:: Extrait présenté ::
Interiew de Cedric Bruel du Celliers d’Orfée                                                                     

Cedric Bruel, directeur de la cave coopérative Les Celliers d’Orfée, est un véritable « geek » du vin. Ses marottes ? La recherche et développement, et surtout les sols vivants ! Il nous fait partager sa vision de l’avenir de sa cave et des vins de Corbières en général.

Pouvez-vous nous présenter Les Celliers d’Orfée ?

Les Celliers d’Orfée datent de 2006. La cave est le fruit de la fusion des caves coopératives d’Ornaisons, Ferrals et Luc sur Orbieu, créées au début des années 1930. Son territoire, qui couvre 970 hectares, s’étend du littoral (Portel des Corbières, Bages, etc.) jusqu’à Villerouge la Crémade, voire Talairan. Quant à la production, elle avoisine les 50 000 hectolitres ! Nous dénombrons 140 adhérents aux profils disparates : certains possèdent 60 hectares alors que d’autres ont quelques vignes de vieux Carignan au bout du jardin, plantées par le grand-père, ramassées à la main et qu’on me rapporte dans des comportes…

 

Depuis quand êtes-vous directeur de la cave ?

Je suis arrivé en mars 2018. Je succède à Christophe Groppi, qui a fait d’importants investissements dans la cave. Chai à barrique, salle de dégustation, espace de stockage… Les bâtiments de 1930 ont été rénovés à hauteur d’1,2 millions d’euros.

 

Que faisiez-vous avant de rejoindre Les Celliers d’Orfée ?

J’ai été maitre de chai à Fabrezan, juste à côté, pendant 9 ans. A la base, je suis ingénieur en agroalimentaire. J’étais destiné à faire des pâtes et de la bouffe pour chiens (rires). Mais j’ai craqué dès que j’ai fait mes stages… et choisi d’effectuer mon stage de dernière année d’études dans les Corbières, dans le vin. Cependant avant mon job à Fabrezan, j’ai pas mal bourlingué dans le milieu du vin…

 

Quelles ont été les étapes les plus marquantes de votre parcours ?

Mon premier boulot était celui d’ouvrier agricole dans un domaine des Corbières, au Grand Sabo. Puis j’ai été contacté par une entreprise qui a inventé des techniques de vinification, Oenodev, implantée dans le Gers. Pendant 3 ans, j’y ai fait de la recherche & développement sur l’oxygène et les mouts de raisins blancs. Je travaillais sur une technique inventée à la fin des années 70 par un Allemand, Müller-Späth, qui avait remarqué qu’en Bourgogne, quand on pressait les raisins blancs et qu’on les laissait passer sur la maie (partie qui reçoit le jus à la sortie du pressoir), ils s’oxydaient avant la vinification, et qu’une fois devenus vin, ils étaient quasiment inoxydables. J’étais entouré de thésards, d’ingénieurs et d’œnologues qui venaient de partout dans le monde. J’ai travaillé au Portugal, en Espagne, au Chili, en Argentine…

 

Pourquoi avoir quitté ce job ?

:: Consigne à suivre ::
Recopiez l'entretien entre « Pouvez-vous nous présenter » et « de la cave ? », inclus, en substituant « Grenache » à « Carignan ».

:: Données affichées ::
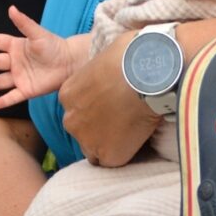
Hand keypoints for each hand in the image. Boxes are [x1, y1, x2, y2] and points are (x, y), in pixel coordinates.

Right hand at [0, 6, 82, 108]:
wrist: (70, 63)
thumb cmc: (55, 46)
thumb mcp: (38, 34)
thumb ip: (24, 23)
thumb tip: (11, 8)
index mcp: (17, 47)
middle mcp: (15, 62)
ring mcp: (19, 77)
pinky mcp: (27, 90)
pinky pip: (12, 96)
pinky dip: (3, 101)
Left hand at [58, 29, 159, 166]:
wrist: (147, 74)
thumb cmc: (131, 56)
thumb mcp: (106, 57)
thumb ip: (102, 72)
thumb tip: (115, 67)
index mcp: (68, 94)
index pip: (77, 109)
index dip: (96, 108)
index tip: (112, 103)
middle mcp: (72, 120)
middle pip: (82, 131)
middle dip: (99, 127)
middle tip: (123, 117)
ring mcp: (88, 140)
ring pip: (96, 149)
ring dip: (110, 142)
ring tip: (133, 129)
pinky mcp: (108, 155)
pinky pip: (115, 160)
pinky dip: (125, 152)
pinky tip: (139, 137)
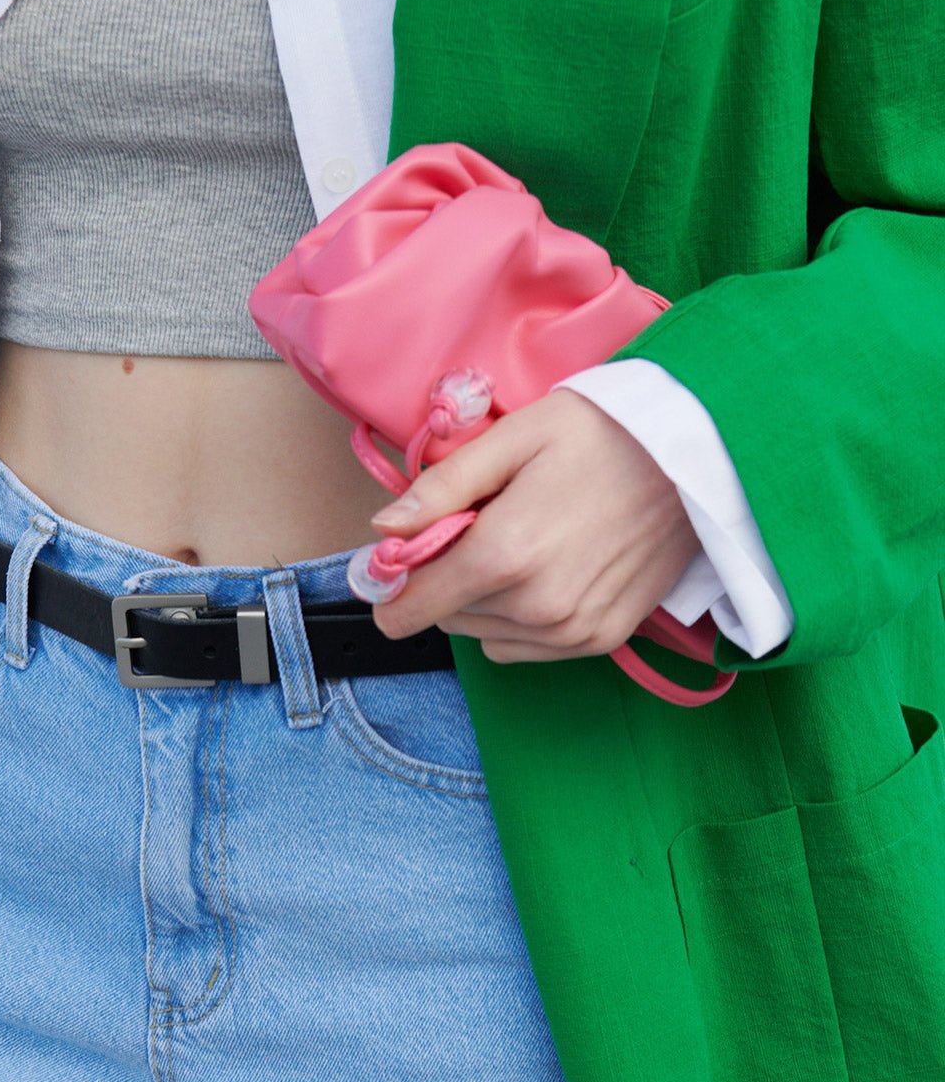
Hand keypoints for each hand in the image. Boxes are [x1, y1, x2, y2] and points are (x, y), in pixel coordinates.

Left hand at [368, 388, 701, 662]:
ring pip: (484, 634)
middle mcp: (536, 606)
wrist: (698, 457)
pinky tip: (548, 569)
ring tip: (524, 541)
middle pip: (446, 616)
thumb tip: (382, 530)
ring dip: (484, 599)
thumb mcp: (513, 438)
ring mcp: (572, 631)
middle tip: (482, 524)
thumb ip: (440, 489)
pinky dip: (520, 618)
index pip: (410, 607)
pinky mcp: (601, 639)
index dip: (391, 584)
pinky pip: (526, 648)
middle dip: (446, 578)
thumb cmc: (603, 434)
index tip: (397, 559)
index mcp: (503, 554)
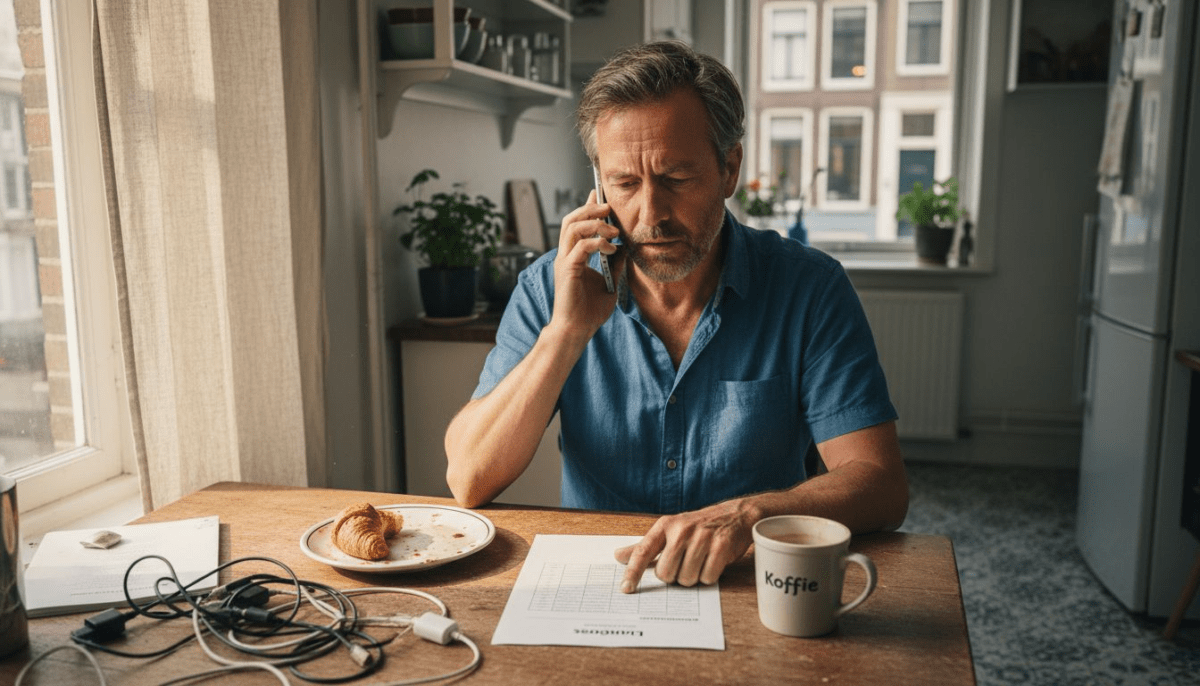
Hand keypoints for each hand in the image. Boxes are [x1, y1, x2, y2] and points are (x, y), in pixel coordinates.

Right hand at [549, 191, 623, 344]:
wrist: (577, 331)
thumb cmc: (589, 311)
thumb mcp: (609, 282)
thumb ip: (615, 263)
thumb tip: (627, 247)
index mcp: (572, 256)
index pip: (576, 224)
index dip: (587, 207)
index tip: (599, 195)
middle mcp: (565, 255)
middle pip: (570, 219)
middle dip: (590, 209)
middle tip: (609, 208)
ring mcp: (564, 261)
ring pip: (573, 227)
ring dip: (595, 224)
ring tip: (613, 231)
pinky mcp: (568, 270)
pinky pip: (580, 247)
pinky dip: (597, 243)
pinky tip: (611, 250)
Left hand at [613, 499, 756, 592]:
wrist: (736, 514)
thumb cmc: (699, 526)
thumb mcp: (670, 530)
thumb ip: (645, 546)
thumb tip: (618, 556)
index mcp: (665, 525)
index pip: (643, 551)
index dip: (633, 572)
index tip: (626, 588)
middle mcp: (681, 530)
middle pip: (666, 574)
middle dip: (675, 575)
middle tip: (685, 562)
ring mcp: (702, 537)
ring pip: (686, 578)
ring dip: (693, 576)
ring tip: (700, 560)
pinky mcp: (721, 547)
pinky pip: (707, 578)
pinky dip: (710, 576)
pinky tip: (713, 562)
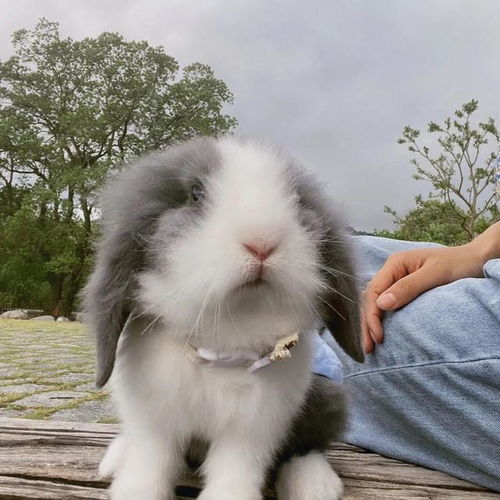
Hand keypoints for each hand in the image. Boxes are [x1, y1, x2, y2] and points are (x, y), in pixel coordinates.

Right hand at [362, 243, 486, 352]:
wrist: (475, 260)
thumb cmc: (458, 264)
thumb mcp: (435, 274)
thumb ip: (408, 287)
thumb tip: (381, 304)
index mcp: (395, 264)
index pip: (374, 291)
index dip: (372, 315)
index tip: (378, 336)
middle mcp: (391, 271)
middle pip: (371, 299)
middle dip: (367, 323)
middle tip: (368, 348)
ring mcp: (396, 280)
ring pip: (375, 303)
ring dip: (370, 323)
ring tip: (370, 345)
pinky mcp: (402, 289)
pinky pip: (386, 305)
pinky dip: (380, 319)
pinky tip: (378, 332)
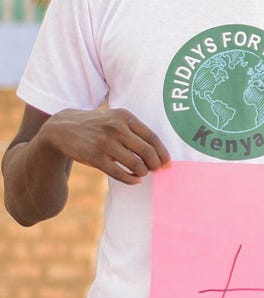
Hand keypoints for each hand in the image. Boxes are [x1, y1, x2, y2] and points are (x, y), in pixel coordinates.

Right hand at [37, 108, 169, 183]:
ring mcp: (105, 143)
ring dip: (143, 172)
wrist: (61, 128)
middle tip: (156, 169)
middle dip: (155, 164)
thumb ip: (134, 131)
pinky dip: (131, 179)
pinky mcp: (95, 157)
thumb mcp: (114, 119)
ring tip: (142, 172)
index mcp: (125, 116)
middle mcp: (116, 128)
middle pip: (148, 152)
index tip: (167, 163)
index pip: (153, 138)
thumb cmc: (96, 126)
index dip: (163, 153)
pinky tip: (135, 180)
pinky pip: (120, 173)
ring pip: (136, 164)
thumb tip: (158, 153)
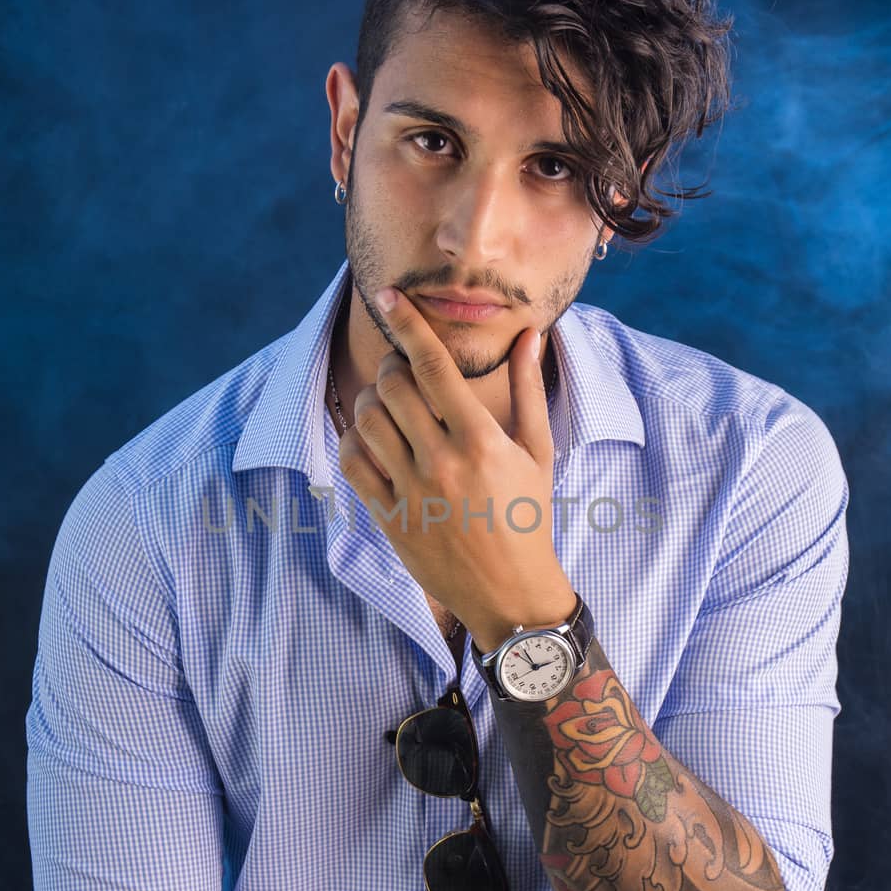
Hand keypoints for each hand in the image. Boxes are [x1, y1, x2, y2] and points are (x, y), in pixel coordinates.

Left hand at [336, 287, 574, 647]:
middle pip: (392, 386)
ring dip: (372, 403)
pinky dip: (354, 441)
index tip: (389, 297)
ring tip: (390, 410)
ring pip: (367, 420)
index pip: (433, 366)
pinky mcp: (390, 518)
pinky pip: (353, 463)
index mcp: (480, 439)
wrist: (511, 593)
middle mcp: (443, 462)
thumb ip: (528, 389)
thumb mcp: (538, 451)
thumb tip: (531, 335)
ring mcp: (412, 491)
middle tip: (404, 376)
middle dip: (392, 369)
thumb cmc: (530, 517)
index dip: (407, 324)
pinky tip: (372, 442)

:: Réponse rédigée ::
Pouvez-vous nous présenter Les Celliers d’Orfée ?

Les Celliers d’Orfée datent de 2006. La cave est le fruit de la fusion des caves coopératives d’Ornaisons, Ferrals et Luc sur Orbieu, créées au début des années 1930. Son territoire, qui couvre 970 hectares, s’étend du littoral (Portel des Corbières, Bages, etc.) jusqu’à Villerouge la Crémade, voire Talairan. Quant à la production, elle avoisine les 50 000 hectolitres ! Nous dénombrons 140 adhérents aux profils disparates : certains possèdent 60 hectares alors que d’autres ont quelques vignes de vieux Grenache au bout du jardin, plantées par le grand-père, ramassées à la main et qu’on me rapporte dans des comportes…

 

Depuis quand êtes-vous directeur de la cave ?